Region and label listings
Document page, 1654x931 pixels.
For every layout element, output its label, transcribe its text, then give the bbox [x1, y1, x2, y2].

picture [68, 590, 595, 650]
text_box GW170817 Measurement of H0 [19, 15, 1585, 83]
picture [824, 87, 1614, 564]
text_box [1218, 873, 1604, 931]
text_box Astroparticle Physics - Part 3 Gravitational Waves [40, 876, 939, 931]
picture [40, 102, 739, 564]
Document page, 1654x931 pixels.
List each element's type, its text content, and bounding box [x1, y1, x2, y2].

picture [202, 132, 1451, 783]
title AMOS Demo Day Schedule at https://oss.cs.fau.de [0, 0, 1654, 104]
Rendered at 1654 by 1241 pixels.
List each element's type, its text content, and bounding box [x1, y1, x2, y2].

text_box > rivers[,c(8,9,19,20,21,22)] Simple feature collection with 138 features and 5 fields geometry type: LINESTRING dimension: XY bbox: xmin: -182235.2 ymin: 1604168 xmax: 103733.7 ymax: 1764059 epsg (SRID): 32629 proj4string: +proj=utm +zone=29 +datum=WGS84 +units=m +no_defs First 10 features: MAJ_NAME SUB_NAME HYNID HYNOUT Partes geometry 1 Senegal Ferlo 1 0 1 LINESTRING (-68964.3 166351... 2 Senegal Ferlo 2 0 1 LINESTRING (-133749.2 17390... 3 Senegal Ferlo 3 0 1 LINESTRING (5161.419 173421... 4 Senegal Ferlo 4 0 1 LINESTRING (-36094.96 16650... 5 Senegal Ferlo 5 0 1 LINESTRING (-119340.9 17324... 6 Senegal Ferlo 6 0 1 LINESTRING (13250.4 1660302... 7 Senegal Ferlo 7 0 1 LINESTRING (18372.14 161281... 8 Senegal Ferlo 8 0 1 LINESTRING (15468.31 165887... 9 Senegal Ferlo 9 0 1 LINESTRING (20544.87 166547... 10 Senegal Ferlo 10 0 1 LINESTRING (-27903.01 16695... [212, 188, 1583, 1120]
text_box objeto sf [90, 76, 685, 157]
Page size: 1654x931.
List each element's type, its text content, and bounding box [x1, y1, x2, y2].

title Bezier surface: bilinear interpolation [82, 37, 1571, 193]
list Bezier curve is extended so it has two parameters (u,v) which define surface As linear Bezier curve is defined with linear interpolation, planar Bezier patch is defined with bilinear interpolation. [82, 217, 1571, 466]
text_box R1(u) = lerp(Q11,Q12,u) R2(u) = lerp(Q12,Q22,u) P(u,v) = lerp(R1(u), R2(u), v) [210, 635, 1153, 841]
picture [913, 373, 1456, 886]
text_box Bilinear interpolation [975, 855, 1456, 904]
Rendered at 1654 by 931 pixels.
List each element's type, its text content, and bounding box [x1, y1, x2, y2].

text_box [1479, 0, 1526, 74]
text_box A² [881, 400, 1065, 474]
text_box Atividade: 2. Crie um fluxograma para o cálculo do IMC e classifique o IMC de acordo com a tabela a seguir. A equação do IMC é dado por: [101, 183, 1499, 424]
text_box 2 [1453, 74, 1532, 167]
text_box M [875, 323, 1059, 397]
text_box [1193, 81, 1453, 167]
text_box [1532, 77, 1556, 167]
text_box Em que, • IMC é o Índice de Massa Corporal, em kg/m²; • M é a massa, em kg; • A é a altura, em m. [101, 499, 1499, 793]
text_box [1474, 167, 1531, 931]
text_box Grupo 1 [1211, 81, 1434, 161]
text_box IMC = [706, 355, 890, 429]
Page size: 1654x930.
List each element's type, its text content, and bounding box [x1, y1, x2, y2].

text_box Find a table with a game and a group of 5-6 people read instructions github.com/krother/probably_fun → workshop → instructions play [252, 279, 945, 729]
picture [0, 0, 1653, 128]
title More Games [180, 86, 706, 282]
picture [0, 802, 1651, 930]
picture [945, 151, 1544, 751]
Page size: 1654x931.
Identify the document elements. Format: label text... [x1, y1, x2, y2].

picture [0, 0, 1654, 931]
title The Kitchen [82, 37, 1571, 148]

• [YOUR TASK]: Copy the lines word for word, beginning with the line that contains "Rendered at 1654 by 1241 pixels." and continuing through the line that contains "text_box Bilinear interpolation".

• [WRITTEN ANSWER]:
Rendered at 1654 by 1241 pixels.
List each element's type, its text content, and bounding box [x1, y1, x2, y2].

text_box > rivers[,c(8,9,19,20,21,22)] Simple feature collection with 138 features and 5 fields geometry type: LINESTRING dimension: XY bbox: xmin: -182235.2 ymin: 1604168 xmax: 103733.7 ymax: 1764059 epsg (SRID): 32629 proj4string: +proj=utm +zone=29 +datum=WGS84 +units=m +no_defs First 10 features: MAJ_NAME SUB_NAME HYNID HYNOUT Partes geometry 1 Senegal Ferlo 1 0 1 LINESTRING (-68964.3 166351... 2 Senegal Ferlo 2 0 1 LINESTRING (-133749.2 17390... 3 Senegal Ferlo 3 0 1 LINESTRING (5161.419 173421... 4 Senegal Ferlo 4 0 1 LINESTRING (-36094.96 16650... 5 Senegal Ferlo 5 0 1 LINESTRING (-119340.9 17324... 6 Senegal Ferlo 6 0 1 LINESTRING (13250.4 1660302... 7 Senegal Ferlo 7 0 1 LINESTRING (18372.14 161281... 8 Senegal Ferlo 8 0 1 LINESTRING (15468.31 165887... 9 Senegal Ferlo 9 0 1 LINESTRING (20544.87 166547... 10 Senegal Ferlo 10 0 1 LINESTRING (-27903.01 16695... [212, 188, 1583, 1120]
text_box objeto sf [90, 76, 685, 157]
Page size: 1654x931.
List each element's type, its text content, and bounding box [x1, y1, x2, y2].

title Bezier surface: bilinear interpolation [82, 37, 1571, 193]
list Bezier curve is extended so it has two parameters (u,v) which define surface As linear Bezier curve is defined with linear interpolation, planar Bezier patch is defined with bilinear interpolation. [82, 217, 1571, 466]
text_box R1(u) = lerp(Q11,Q12,u) R2(u) = lerp(Q12,Q22,u) P(u,v) = lerp(R1(u), R2(u), v) [210, 635, 1153, 841]
picture [913, 373, 1456, 886]
text_box Bilinear interpolation [975, 855, 1456, 904]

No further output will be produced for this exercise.